== Reading passage ==
-- START --
Dear Perl Unicode Experts,
I tried to have a look at how much would have to be done to get the URI and URI::Escape modules to support IRIs in a reasonable way. The IRI spec has just been published as an IETF Proposed Standard at http://www.ietf.org/rfc/rfc3987.txt. Also, a new version of the URI spec is now Internet Standard 66 and is available at http://www.ietf.org/rfc/rfc3986.txt.
I'm looking for two things: a) short-term, how to get IRI support using the above and maybe some additional modules b) long-term, how to make these modules (and maybe others) work with IRIs as well as with the new URI spec
Support for these new specs mainly includes the following things: 1) Escaping with %hh is based on UTF-8, not some local character encoding 2) URIs now allow %hh in the host name part, and require that it is interpreted as UTF-8 3) IDNs (i.e. conversion to punycode, and if possibly also nameprep/stringprep) should be supported 4) The user of e.g. the URI module should ideally only have to deal with one form of the URI/IRI, the one used to construct the URI/IRI, although it should be possible to create other forms (e.g. a fully %-encoded URI, an IRI that contains as few %hh as possible) 5) It should be possible to apply normalization operations as described in the IRI spec on different parts of an URI/IRI
I started with some very simple (I thought) tests, but got completely confused very quickly. Here is the short program that I was using:
>>>> test.pl use utf8; use URI; use URI::Escape;
print (uri_escape("\xFD") . "\n"); print (iri_escape("\xFD") . "\n"); print (uri_escape("\x{FD}") . "\n"); print (iri_escape("\x{FD}") . "\n"); print (uri_escape("\x{370}") . "\n"); print (iri_escape("\x{370}") . "\n");
sub iri_escape { return substr (uri_escape("\x{370}".shift), 6); } >>>>
With this, on perl, v5.6.1 built for MSWin32-x86-multi-thread (with 1 registered patch, see perl -V for more detail), I get
>>>> %FD %C3%BD %C3%BD %C3%BD %CD%B0 %CD%B0 >>>>
which seems to show that the trick with adding a non-Latin-1 character and then removing its escaped form works (compare the first line to the second line).
However, on perl, v5.8.4 built for i386-linux-thread-multi, I get:
>>>> %FD
%FD
>>>>
Nothing seems to work anymore, although (or because?) 5.8 has better Unicode support.
Any help appreciated.
Regards, Martin.
-- END --
== Provided records ==
-- START --
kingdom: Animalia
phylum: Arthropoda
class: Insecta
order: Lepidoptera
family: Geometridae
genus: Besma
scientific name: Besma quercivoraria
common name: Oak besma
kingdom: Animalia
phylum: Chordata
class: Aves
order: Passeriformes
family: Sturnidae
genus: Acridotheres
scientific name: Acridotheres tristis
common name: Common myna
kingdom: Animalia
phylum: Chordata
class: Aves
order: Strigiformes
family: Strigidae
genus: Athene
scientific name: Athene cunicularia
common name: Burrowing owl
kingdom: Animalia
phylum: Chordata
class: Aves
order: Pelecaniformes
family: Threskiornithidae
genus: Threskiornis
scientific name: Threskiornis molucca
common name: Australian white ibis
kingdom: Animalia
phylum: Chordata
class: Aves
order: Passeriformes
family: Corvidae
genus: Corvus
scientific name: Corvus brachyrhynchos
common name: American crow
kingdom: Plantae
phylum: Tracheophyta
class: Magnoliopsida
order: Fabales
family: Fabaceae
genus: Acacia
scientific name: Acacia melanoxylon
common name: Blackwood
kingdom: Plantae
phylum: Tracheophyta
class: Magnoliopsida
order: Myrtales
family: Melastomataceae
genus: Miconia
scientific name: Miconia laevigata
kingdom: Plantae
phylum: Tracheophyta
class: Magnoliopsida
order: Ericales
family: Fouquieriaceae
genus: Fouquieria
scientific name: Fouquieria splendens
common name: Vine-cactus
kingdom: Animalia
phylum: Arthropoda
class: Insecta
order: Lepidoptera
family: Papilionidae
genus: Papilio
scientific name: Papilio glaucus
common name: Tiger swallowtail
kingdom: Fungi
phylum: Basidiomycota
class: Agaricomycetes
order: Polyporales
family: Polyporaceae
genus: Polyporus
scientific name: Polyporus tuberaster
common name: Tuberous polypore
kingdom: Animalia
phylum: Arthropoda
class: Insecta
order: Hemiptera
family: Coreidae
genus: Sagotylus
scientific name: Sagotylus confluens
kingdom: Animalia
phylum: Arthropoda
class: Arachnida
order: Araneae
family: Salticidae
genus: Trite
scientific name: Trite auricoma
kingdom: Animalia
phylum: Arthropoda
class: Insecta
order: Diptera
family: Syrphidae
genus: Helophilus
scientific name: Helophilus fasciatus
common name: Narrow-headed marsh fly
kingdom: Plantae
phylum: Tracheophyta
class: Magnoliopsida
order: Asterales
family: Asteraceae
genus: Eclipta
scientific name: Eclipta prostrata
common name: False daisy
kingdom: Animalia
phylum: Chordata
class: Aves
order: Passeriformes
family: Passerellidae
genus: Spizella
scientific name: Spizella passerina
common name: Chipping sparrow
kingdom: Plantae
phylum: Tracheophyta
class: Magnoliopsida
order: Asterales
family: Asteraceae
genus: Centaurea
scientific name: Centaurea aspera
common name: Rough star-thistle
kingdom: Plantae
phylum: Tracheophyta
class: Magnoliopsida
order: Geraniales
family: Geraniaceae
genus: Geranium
-- END --
Write out the post on IRI support in Perl's URI modules from "Dear Perl Unicode" to "available at http://www.ietf.org/rfc/rfc3986.txt.", swapping "spec" for "specification".

Dear Perl Unicode Experts,
I tried to have a look at how much would have to be done to get the URI and URI::Escape modules to support IRIs in a reasonable way. The IRI specification has just been published as an IETF Proposed Standard at http://www.ietf.org/rfc/rfc3987.txt. Also, a new version of the URI specification is now Internet Standard 66 and is available at http://www.ietf.org/rfc/rfc3986.txt.